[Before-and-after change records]
=== Begin Enclosure ===

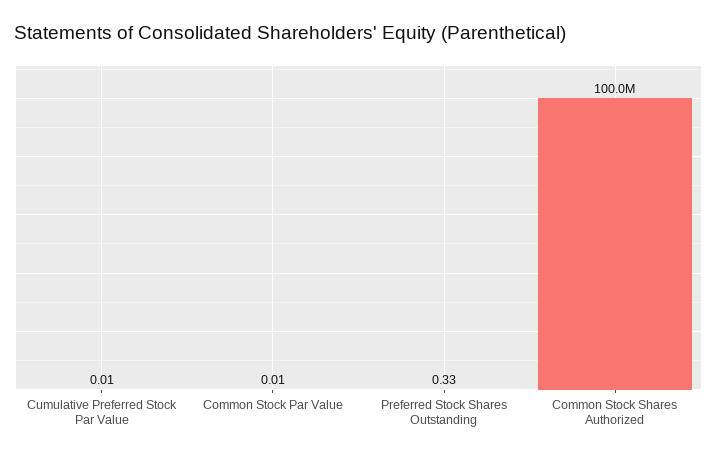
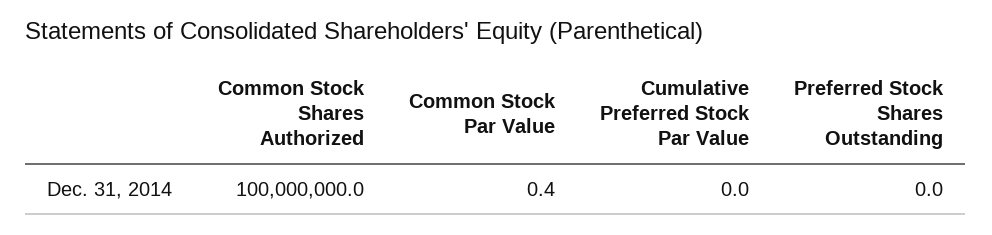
  {
    "Cumulative Preferred Stock Par Value": 0.01,
-   "Common Stock Par Value": 0.01,
+   "Common Stock Par Value": 0.4,
-   "Preferred Stock Shares Outstanding": 0.33,
+   "Preferred Stock Shares Outstanding": 0,
    "Common Stock Shares Authorized": 100000000
  }

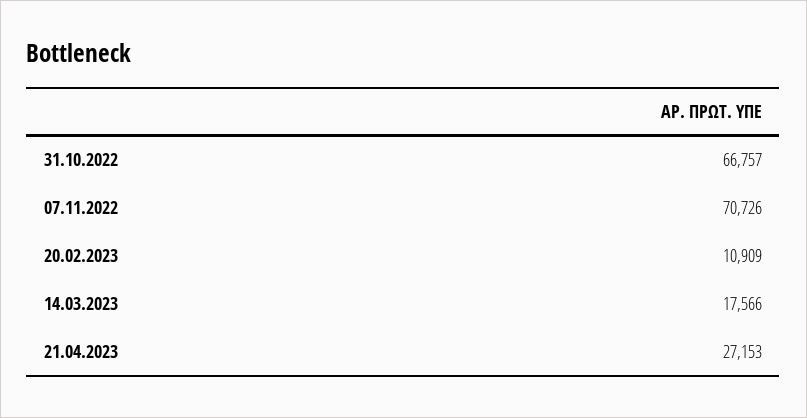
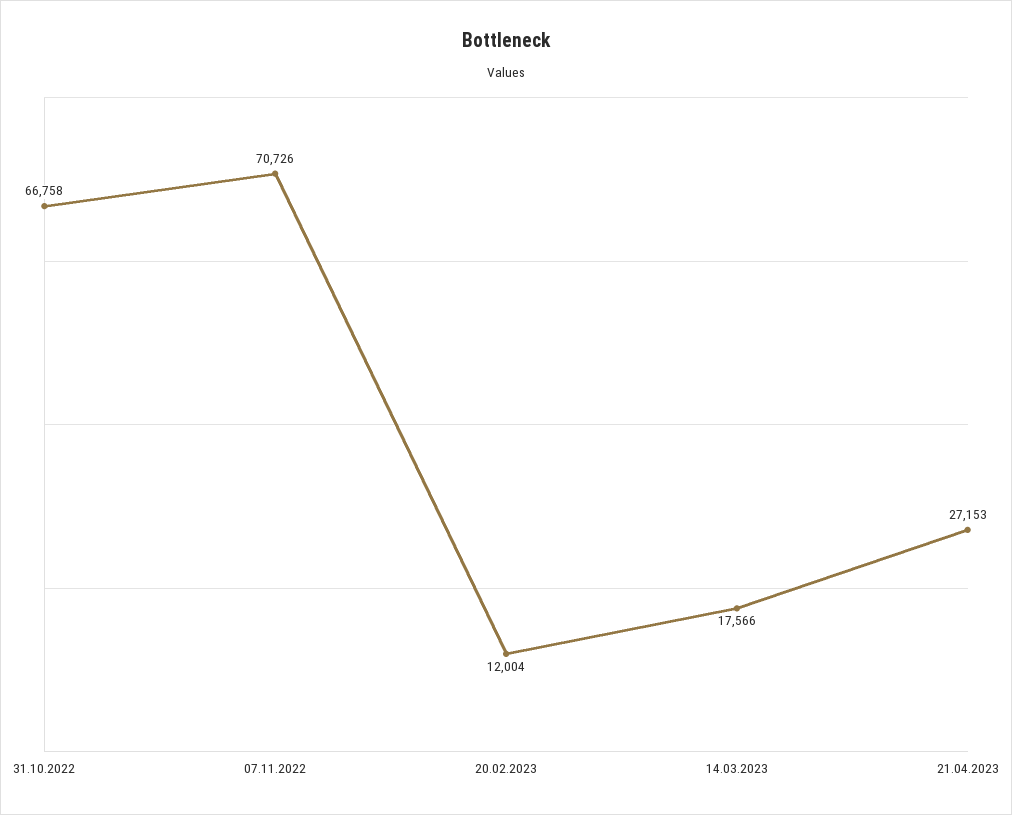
  {
-   "31.10.2022": 66757,
+   "31.10.2022": 66758,
    "07.11.2022": 70726,
-   "20.02.2023": 10909,
+   "20.02.2023": 12004,
    "14.03.2023": 17566,
    "21.04.2023": 27153
  }

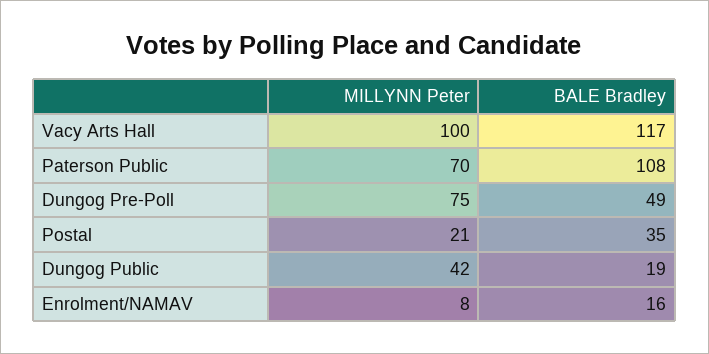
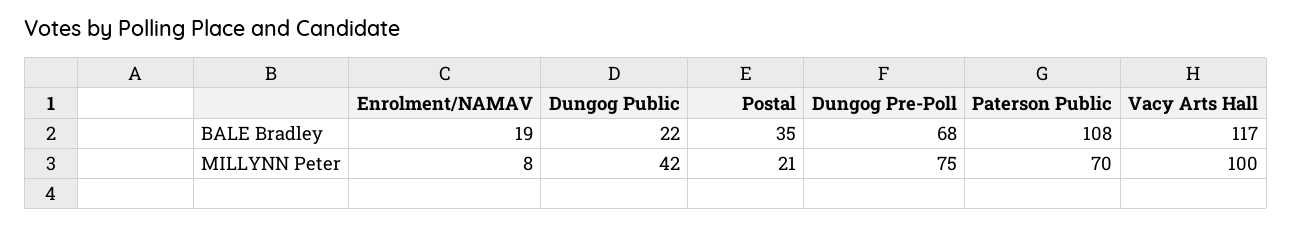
  {
    "MILLYNN Peter": {
      "Vacy Arts Hall": 100,
      "Paterson Public": 70,
      "Dungog Pre-Poll": 75,
      "Postal": 21,
      "Dungog Public": 42,
      "Enrolment/NAMAV": 8
    },
    "BALE Bradley": {
      "Vacy Arts Hall": 117,
      "Paterson Public": 108,
-     "Dungog Pre-Poll": 49,
+     "Dungog Pre-Poll": 68,
      "Postal": 35,
-     "Dungog Public": 19,
+     "Dungog Public": 22,
-     "Enrolment/NAMAV": 16
+     "Enrolment/NAMAV": 19
    }
  }

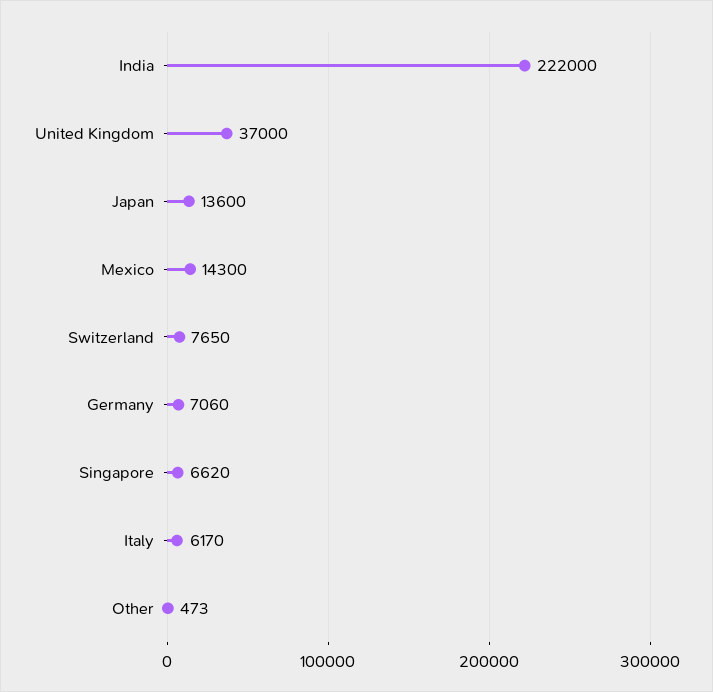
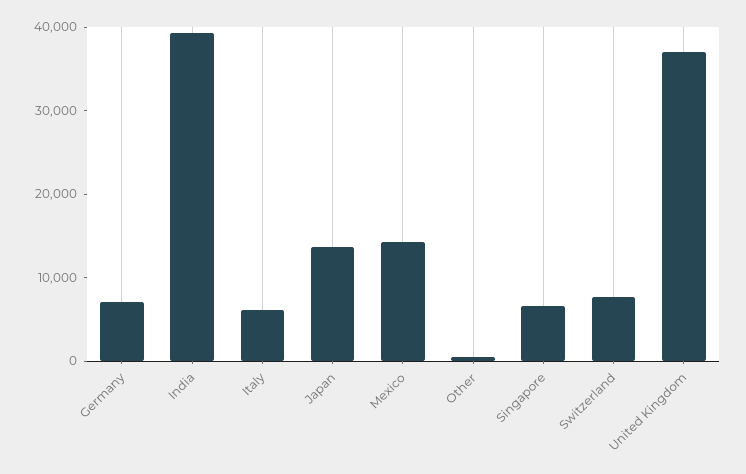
  {
-   "India": 222000,
+   "India": 40000,
    "United Kingdom": 37000,
    "Japan": 13600,
    "Mexico": 14300,
    "Switzerland": 7650,
    "Germany": 7060,
    "Singapore": 6620,
    "Italy": 6170,
    "Other": 473
  }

=== End Enclosure ===

ACTIVITY: Find every line above where the word "Public" occurs, and copy that line.

RESULT OF THE TASK:
      "Paterson Public": 70,
      "Dungog Public": 42,
      "Paterson Public": 108,
-     "Dungog Public": 19,
+     "Dungog Public": 22,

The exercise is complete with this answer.